Основным сенсорным ощущением в восприятии элементов художественного языка становится ощущение «освобождения от тяжести всемирного тяготения» (А. Крученых), «свободного полета в супрематические пространства» (К. Малевич) [31, 41]. Наиболее полно эта тенденция проявилась в беспредметном искусстве (абстрактная живопись, серийная музыка, фонетическая поэзия). В музыкальном искусстве начинается поиск «неслыханных еще звуковых миров» (Н. Рославец), «космических элементов» и выхода в «четвертое измерение» (А. Лурье), выдвигается цель «пробуждения космического сознания» (И. Вышнеградский) [31, 31]. При восприятии серийной музыки слушатель, как отмечал Н. Рославец, попадает в иное музыкальное пространство, лишенное привычных «земных» ориентиров, где отсутствует понятие «верха» и «низа» [23, 29]. Новый тип художественно-эстетического восприятия находит свое отражение в репликах одного из персонажей романа Е.И. Замятина «Мы»: «С каким наслаждением я слушал нашу теперешнюю музыку Хрустальные хроматические ступени сходящихся и расходящихся бесконечных рядов – и суммирующие аккорды формул Тейлора, Маклорена; переменяющиеся фраунгоферовыми линиями пауз яркие такты – спектральный анализ планет» [33, 3].

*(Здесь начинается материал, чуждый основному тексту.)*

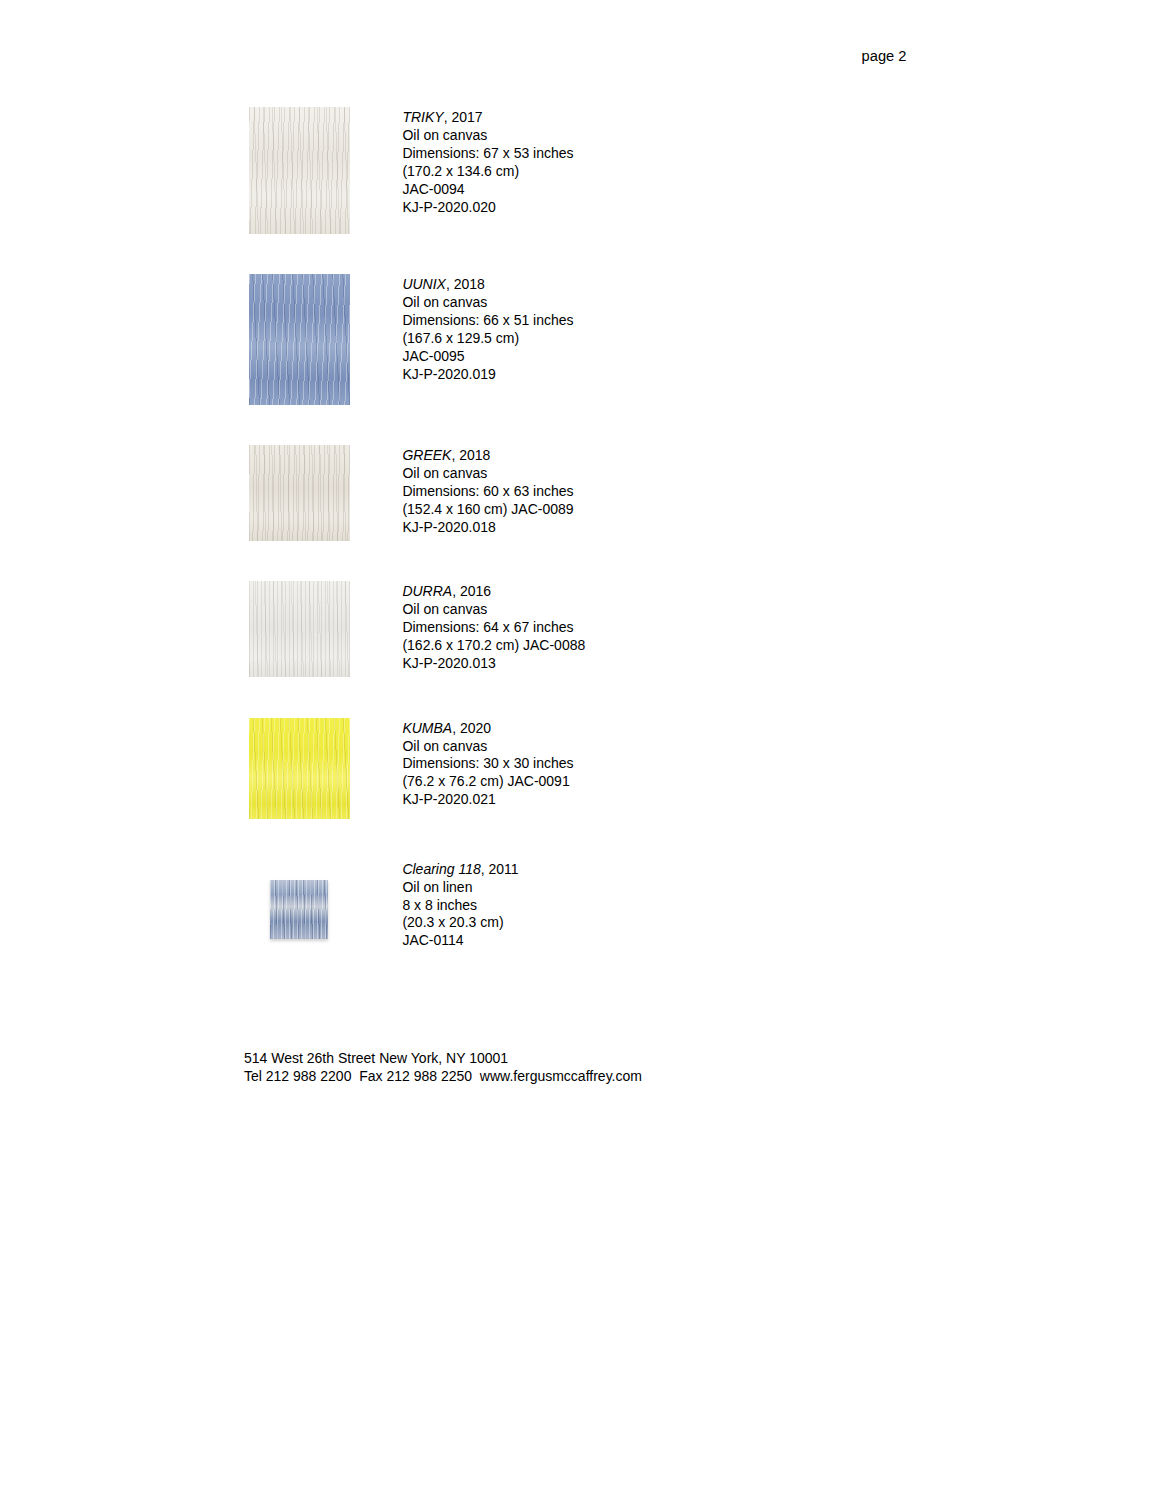page 2
TRIKY, 2017
Oil on canvas
Dimensions: 67 x 53 inches
(170.2 x 134.6 cm)
JAC-0094
KJ-P-2020.020
UUNIX, 2018
Oil on canvas
Dimensions: 66 x 51 inches
(167.6 x 129.5 cm)
JAC-0095
KJ-P-2020.019
GREEK, 2018
Oil on canvas
Dimensions: 60 x 63 inches
(152.4 x 160 cm) JAC-0089
KJ-P-2020.018
DURRA, 2016
Oil on canvas
Dimensions: 64 x 67 inches
(162.6 x 170.2 cm) JAC-0088
KJ-P-2020.013
KUMBA, 2020
Oil on canvas
Dimensions: 30 x 30 inches
(76.2 x 76.2 cm) JAC-0091
KJ-P-2020.021
Clearing 118, 2011
Oil on linen
8 x 8 inches
(20.3 x 20.3 cm)
JAC-0114
514 West 26th Street New York, NY 10001
Tel 212 988 2200 Fax 212 988 2250 www.fergusmccaffrey.com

Усиление конструктивного начала в организации тематического материала в цикле «Формы в воздухе» А. Лурье позволяет выявить параллелизм поисков в живописи и музыке начала XX века. Отмечая восприятие современниками вышеуказанного цикла фортепианных миниатюр А. Лурье, С Осеева подчеркивает своеобразие сонористических решений композитора: «В 1915 году Лурье предъявляет слушателям "Формы в воздухе", и это произведение вызывает шок у искушенных музыкантов, заставляя искать образные аналогии с кубической живописью, находить новые определения – "звукопятна", "брызги", "всплески", осмысливать такие явления, как принципиальное избегание тональных опор, сопоставление монодий и кластеров, деформация звуковысотных закономерностей – все это звучало непривычно, эпатировало обыденный слух. Позже все эти эффекты обнаружат неожиданное родство с музыкальным "новоязыком" родоначальника экспрессионизма в музыке – Арнольда Шенберга» [10].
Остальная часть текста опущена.